*What is needed*. The records below are to be returned word for word, with pictures left out.

*Records for the exercise*.
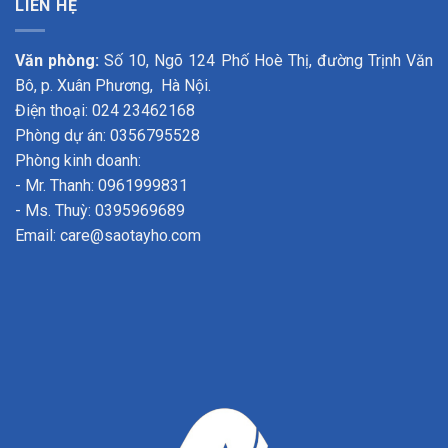
LIÊN HỆ
Văn phòng:
Số 10, Ngõ 124 Phố Hoè Thị, đường Trịnh Văn
Bô, p. Xuân Phương, Hà Nội.
Điện thoại: 024 23462168
Phòng dự án: 0356795528
Phòng kinh doanh:
- Mr. Thanh: 0961999831
- Ms. Thuỳ: 0395969689
Email: care@saotayho.com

*Solved problem*.
LIÊN HỆ
Văn phòng:
Số 10, Ngõ 124 Phố Hoè Thị, đường Trịnh Văn
Bô, p. Xuân Phương, Hà Nội.
Điện thoại: 024 23462168
Phòng dự án: 0356795528
Phòng kinh doanh:
- Mr. Thanh: 0961999831
- Ms. Thuỳ: 0395969689
Email: care@saotayho.com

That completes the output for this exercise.